AUCKLAND: Mongrel, sacrifice. Two words the Warriors have been using as inspiration to restore Mt Smart's once-inhospitable reputation.
Both were in evidence as they hung on for victory over Souths yesterday, although the sacrifice wasn't intended: their best forward, Sam Rapira, is gone for the season and they played nearly half the game with a two-man bench.
After humbling home defeats in the opening rounds (three times they have conceded more than 20 points in the first half), the Warriors needed a new attitude. ''We had to get more mongrel in us
more physicality - I think we've done that,'' said rejuvenated centre Jerome Ropati, who scored two tries and ran for 194 metres after mid-week reports that the club had warned him to lift his game.
''Teams have to travel here and play in front of our crowd, and we have to take advantage of that. We have a fairly new team who haven't played here that much and they are trying to get a feel for that. I think they've done it in the last couple of games.''
Ropati said Warriors players knew they wouldn't see five-eighth James Maloney and prop Rapira back on the field after both were carried away before the 43rd minute.
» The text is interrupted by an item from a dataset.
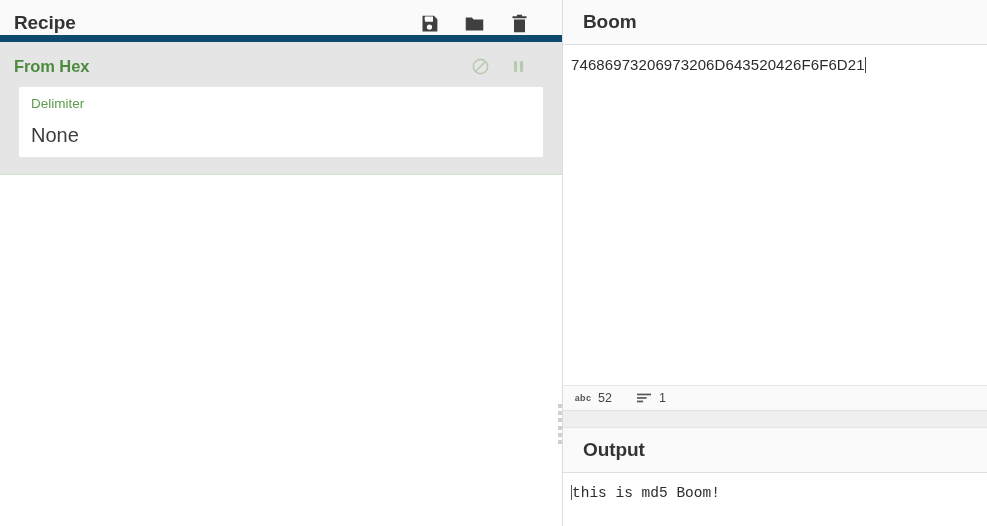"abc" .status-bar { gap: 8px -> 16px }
Even so, they scored three times in that spell to take control of the game.
It brought the Warriors' first win this season against a top-eight side, a crucial test of their credentials and of their coach, Ivan Cleary, who began the year as the bookies' favourite to be first for the sack and who must make the final eight to keep his job.
The Warriors began as swiftly as the rain fell. They almost led from the first set and were 6-0 up inside three minutes - with Souths fullback Rhys Wesser already on report - with a try to mark his 150th NRL game from fullback Lance Hohaia. A scrambled Souths try from Colin Best had been cancelled out by Brent Tate's reply before a challenge by Sam Burgess badly bruised the rapidly improving Maloney's back.
Maloney collapsed soon after and trainer Ruben Wiki desperately tried to replace him as a scrum was set but sideline official Alan Caddy refused to allow the interchange and Fetuli Talanoa scored the first of his two tries through the resulting gap.
The rules clearly state changes can't happen at a scrum. But Cleary said: ''It was a farce, ridiculous: it just shows officials sometimes don't have a handle on the context of the game.''
Souths went 18-10 ahead through Wesser but the Warriors scored three times in a nine-minute spell straddling half-time to go 26-18 in front, despite having Rapira chaired off two minutes after the break.
Maloney departed on a malfunctioning golf cart and the early fears for him faded; he'll be out for just a week. But Rapira, whose parents were in the home dressing room afterwards, has almost certainly torn an anterior cruciate ligament and was assessed immediately by orthopaedic specialist Stu Walsh, who agreed with club doctor John Mayhew's initial analysis.
It did not perturb the Warriors, with Rapira's young front-row partner Russell Packer lifting his game admirably. They leaked only one more try, a second from Talanoa, and then defended and defended.
''There has been a shift in the way our players have been preparing,'' said the ever-understated Cleary.
It came at the right time.
http://www.smh.com.au/rugby-league/...sh-inner-mongrel-on-souths-20100523-w3qk.html
Is this official? Do they have to make the eight or Cleary is goneski? Has anyone seen or heard anything?